• **Assignment**
The task calls for an exact copy of the records, without any images.

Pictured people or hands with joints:
-- Opening Marker --
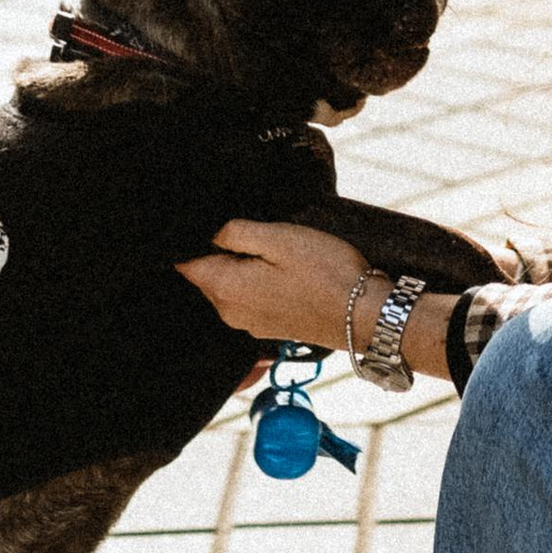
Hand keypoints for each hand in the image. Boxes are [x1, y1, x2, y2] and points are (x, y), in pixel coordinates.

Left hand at [179, 217, 370, 349]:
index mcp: (226, 288)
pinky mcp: (269, 326)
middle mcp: (230, 312)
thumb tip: (208, 230)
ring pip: (230, 285)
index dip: (194, 240)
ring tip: (275, 250)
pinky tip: (285, 271)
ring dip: (243, 266)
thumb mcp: (279, 238)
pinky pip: (250, 298)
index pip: (186, 263)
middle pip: (207, 274)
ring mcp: (249, 323)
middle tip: (255, 231)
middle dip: (221, 251)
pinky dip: (259, 282)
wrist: (365, 315)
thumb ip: (235, 232)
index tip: (216, 225)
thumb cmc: (326, 273)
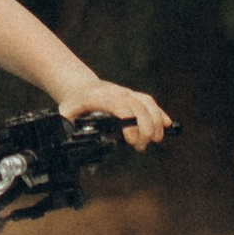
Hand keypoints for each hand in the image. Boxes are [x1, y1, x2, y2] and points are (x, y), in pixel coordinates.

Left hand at [59, 79, 173, 152]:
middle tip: (141, 147)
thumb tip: (69, 142)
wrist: (80, 87)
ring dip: (156, 122)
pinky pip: (150, 102)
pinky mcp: (134, 96)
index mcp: (101, 98)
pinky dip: (160, 113)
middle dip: (145, 129)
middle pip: (139, 107)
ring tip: (156, 140)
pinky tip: (168, 124)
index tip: (131, 141)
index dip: (130, 125)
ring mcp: (127, 93)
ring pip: (147, 103)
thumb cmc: (74, 103)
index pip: (122, 108)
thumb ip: (67, 126)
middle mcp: (117, 93)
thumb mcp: (66, 113)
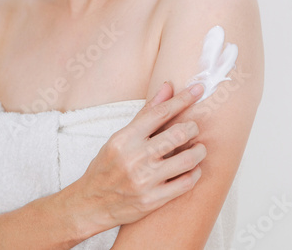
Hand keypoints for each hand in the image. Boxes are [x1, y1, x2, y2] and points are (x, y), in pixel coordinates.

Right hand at [69, 82, 206, 236]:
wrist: (91, 204)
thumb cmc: (108, 166)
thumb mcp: (120, 137)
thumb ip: (146, 113)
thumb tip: (168, 86)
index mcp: (125, 139)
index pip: (160, 113)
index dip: (183, 99)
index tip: (198, 89)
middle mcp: (134, 158)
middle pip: (178, 135)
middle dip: (193, 128)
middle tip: (193, 129)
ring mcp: (144, 181)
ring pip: (187, 160)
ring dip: (199, 151)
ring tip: (198, 149)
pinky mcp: (152, 200)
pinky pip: (186, 183)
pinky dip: (195, 173)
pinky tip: (193, 169)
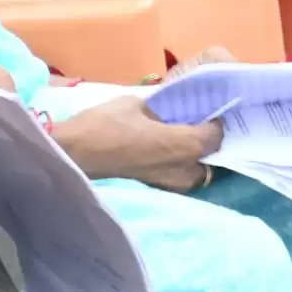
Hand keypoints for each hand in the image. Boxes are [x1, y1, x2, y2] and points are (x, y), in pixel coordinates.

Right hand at [46, 93, 221, 189]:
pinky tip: (166, 147)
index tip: (208, 106)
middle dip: (205, 138)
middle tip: (196, 118)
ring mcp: (171, 183)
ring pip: (196, 168)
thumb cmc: (105, 125)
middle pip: (209, 154)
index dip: (215, 119)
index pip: (215, 134)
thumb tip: (171, 106)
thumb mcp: (137, 104)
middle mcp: (183, 169)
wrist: (75, 154)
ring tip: (181, 132)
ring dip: (193, 153)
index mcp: (182, 145)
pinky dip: (179, 162)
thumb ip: (162, 107)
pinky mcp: (157, 187)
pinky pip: (180, 174)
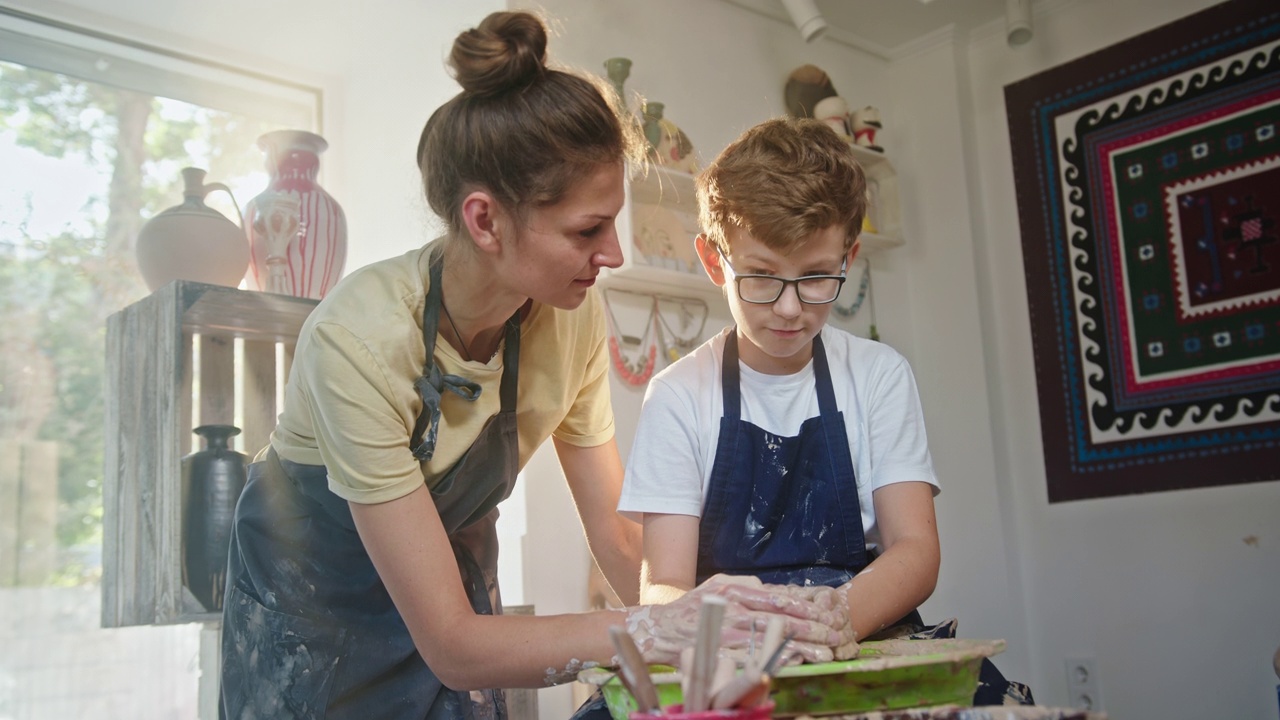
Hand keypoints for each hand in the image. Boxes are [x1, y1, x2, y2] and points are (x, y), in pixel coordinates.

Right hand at [624, 574, 848, 665]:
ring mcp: (731, 634)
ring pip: (774, 641)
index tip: (828, 614)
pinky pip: (757, 658)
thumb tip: (767, 588)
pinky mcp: (724, 654)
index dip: (806, 608)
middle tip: (836, 635)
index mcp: (736, 592)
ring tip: (827, 654)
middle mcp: (735, 611)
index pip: (779, 599)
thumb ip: (745, 584)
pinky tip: (797, 664)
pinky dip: (778, 661)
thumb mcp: (717, 584)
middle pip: (782, 620)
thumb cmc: (691, 607)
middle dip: (813, 629)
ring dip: (803, 648)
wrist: (660, 631)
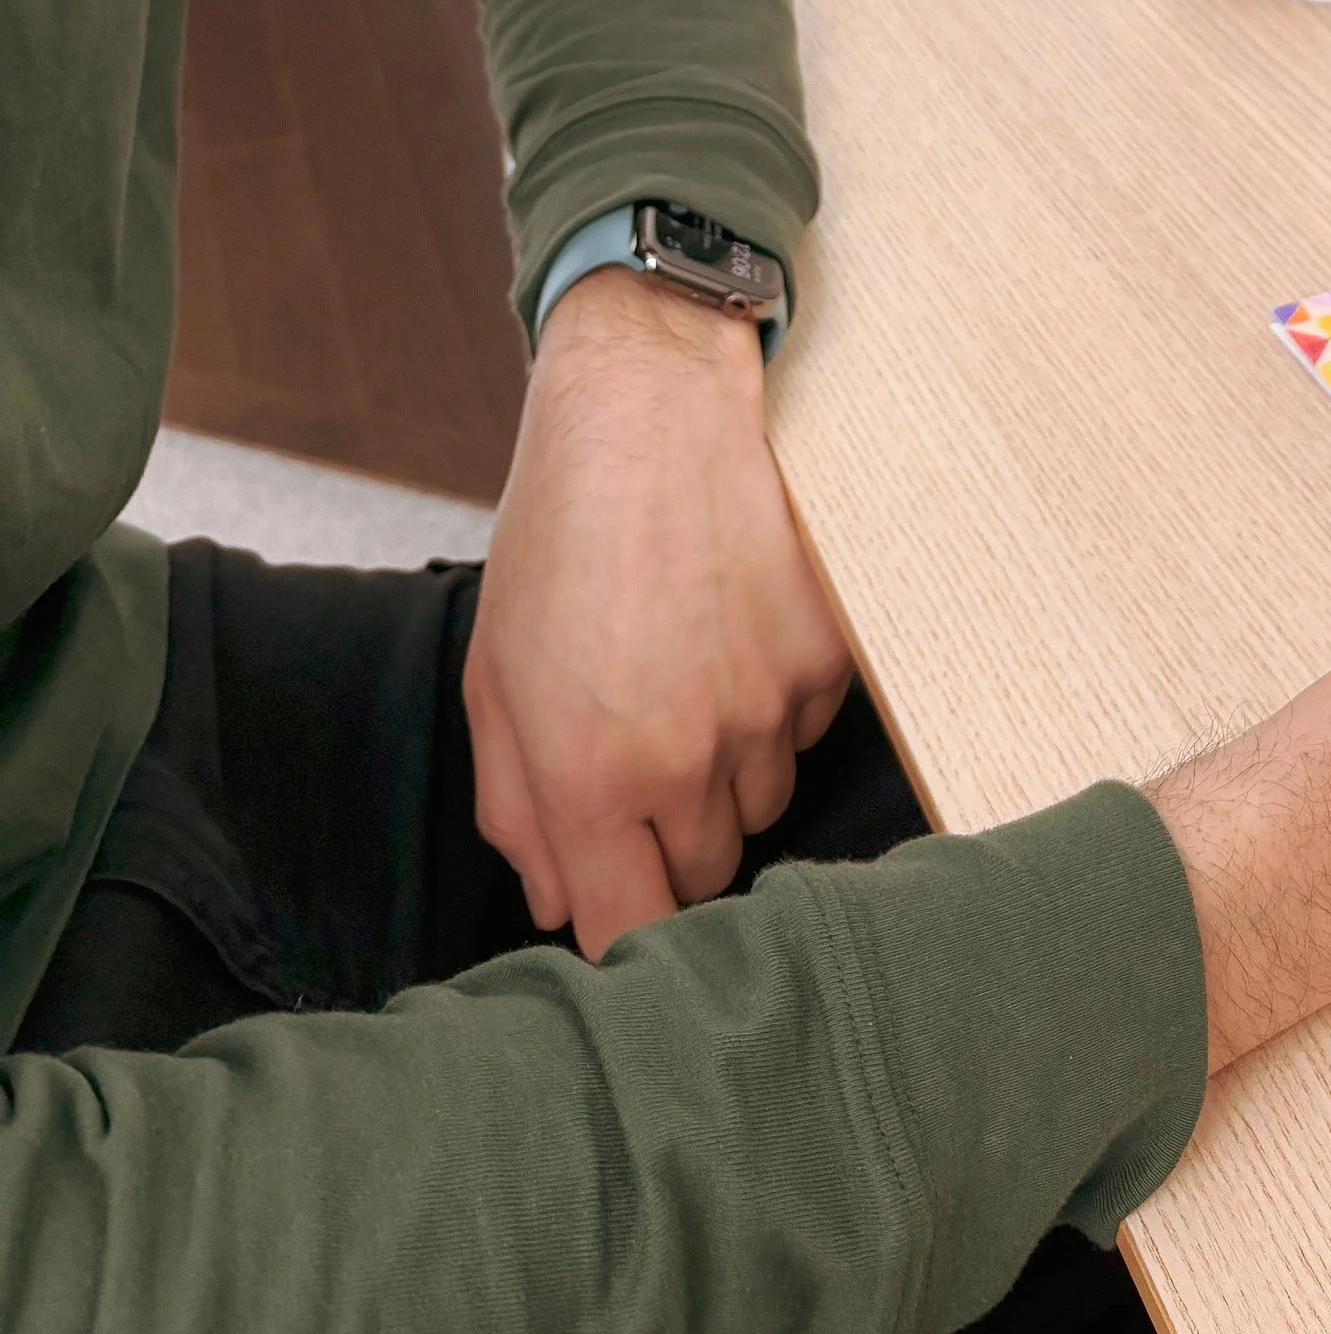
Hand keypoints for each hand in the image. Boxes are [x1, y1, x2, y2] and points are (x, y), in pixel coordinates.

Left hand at [465, 266, 854, 960]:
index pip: (629, 933)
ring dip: (727, 769)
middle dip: (670, 837)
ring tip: (689, 670)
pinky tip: (736, 627)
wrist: (657, 400)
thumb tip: (557, 900)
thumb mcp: (498, 670)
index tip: (616, 893)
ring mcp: (772, 708)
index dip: (621, 925)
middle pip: (705, 873)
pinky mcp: (829, 657)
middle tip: (642, 750)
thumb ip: (518, 806)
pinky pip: (806, 726)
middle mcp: (692, 757)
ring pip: (762, 800)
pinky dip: (776, 702)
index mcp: (593, 773)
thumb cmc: (564, 526)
-- Closing Marker --
• **Solution to the problem**
Hand keypoints for each hand in the image. Boxes are [x1, y1, x2, y2] and points are (x, y), in pixel coordinates.

Left hand at [179, 217, 370, 349]:
index mcp: (226, 288)
pinky mcp: (269, 326)
middle mcp: (230, 312)
thumb tip: (208, 230)
ring pip: (230, 285)
index dip: (194, 240)
ring tip: (275, 250)
pinky tip: (285, 271)
ring dip: (243, 266)
thumb mcp: (279, 238)
pinky pip: (250, 298)
index pip: (186, 263)
middle pip: (207, 274)
ring mcp: (249, 323)
middle tip: (255, 231)
middle dip: (221, 251)
pinky dip: (259, 282)
wrist: (365, 315)
thumb ip: (235, 232)
index tip: (216, 225)
thumb cmc: (326, 273)
Hand keypoints for each hand in the image. Boxes are [x1, y1, x2, y2] and points are (x, y), in pixel coordinates.

Left hand at [59, 79, 173, 152]:
middle tip: (141, 147)
thumb tip: (69, 142)
wrist: (80, 87)
ring dip: (156, 122)
pinky pip: (150, 102)
pinky mcp: (134, 96)
index mcp: (101, 98)
pinky dip: (160, 113)
middle dip: (145, 129)
middle pip: (139, 107)
ring tip: (156, 140)
pinky tip: (168, 124)
index tip: (131, 141)
index dip: (130, 125)
ring mcp: (127, 93)
ring pip: (147, 103)
thumb cmc: (74, 103)
index pip: (122, 108)
thumb ip: (67, 126)
middle mcp: (117, 93)
thumb mcp: (66, 113)
Hand keypoints for each hand in the image. Boxes are [x1, y1, x2, y2] and points are (x, y), in pixel coordinates.

Right hand at [69, 82, 206, 236]:
wrist: (91, 204)
thumb cmc: (108, 166)
thumb mcp: (120, 137)
thumb ip: (146, 113)
thumb tip: (168, 86)
index mcp: (125, 139)
index pip: (160, 113)
index dip: (183, 99)
index tip: (198, 89)
middle mcp: (134, 158)
middle pip: (178, 135)
middle dip: (193, 128)
middle tip: (193, 129)
ring mcp: (144, 181)
ring pip: (187, 160)
ring dip: (199, 151)
ring tip: (198, 149)
pinky mcp: (152, 200)
pinky pip: (186, 183)
pinky dip: (195, 173)
pinky tip: (193, 169)
Hand keypoints for each hand in the image. Boxes are [x1, y1, x2, y2] and points are (x, y), in pixel coordinates.

Right hand at [46, 93, 221, 189]:
pinky tip: (166, 147)
index tip: (208, 106)
middle dip: (205, 138)
middle tip: (196, 118)
ring mcp: (171, 183)
ring pip: (196, 168)
thumb cmc: (105, 125)
middle pip: (209, 154)
index dip: (215, 119)
index pip: (215, 134)
thumb tip: (171, 106)
thumb mcp: (137, 104)
middle mcp: (183, 169)
wrist: (75, 154)
ring tip: (181, 132)
ring dip: (193, 153)
index mcp: (182, 145)
pinky dip: (179, 162)
thumb ip: (162, 107)
pinky mcp: (157, 187)
pinky pip: (180, 174)
Hand keypoints for each hand in the image. Boxes are [x1, y1, x2, y2] and points are (x, y), in pixel coordinates.

Right hand at [624, 574, 848, 665]:
ring mcp: (731, 634)
ring pip: (774, 641)
index tip: (828, 614)
pinky pip: (757, 658)
thumb tip: (767, 588)
pinky mcp: (724, 654)
index dip: (806, 608)
middle tip: (836, 635)
index mcp: (736, 592)
ring tip: (827, 654)
middle mcp: (735, 611)
index pip: (779, 599)
thumb ip: (745, 584)
pinky tip: (797, 664)
pinky dip: (778, 661)
thumb mcp: (717, 584)
middle pip: (782, 620)
thumb cmc: (691, 607)
middle dip: (813, 629)
ring dip: (803, 648)
wrist: (660, 631)
Hand keypoints for each hand in the image. Boxes are [x1, y1, x2, y2] and points are (x, y), in pixel coordinates.

Left hand at [465, 266, 854, 960]:
index pip: (629, 933)
ring dip: (727, 769)
middle dip: (670, 837)
ring tip: (689, 670)
pinky tip: (736, 627)
wrist: (657, 400)
thumb tip: (557, 900)
thumb mcp: (498, 670)
index tip: (616, 893)
ring mcp: (772, 708)
index dip: (621, 925)
middle pip: (705, 873)
pinky mcp: (829, 657)
middle tip: (642, 750)
thumb ip: (518, 806)
pinky pip: (806, 726)
middle mcp: (692, 757)
ring pip: (762, 800)
pinky dip: (776, 702)
index mcp: (593, 773)
thumb cmc: (564, 526)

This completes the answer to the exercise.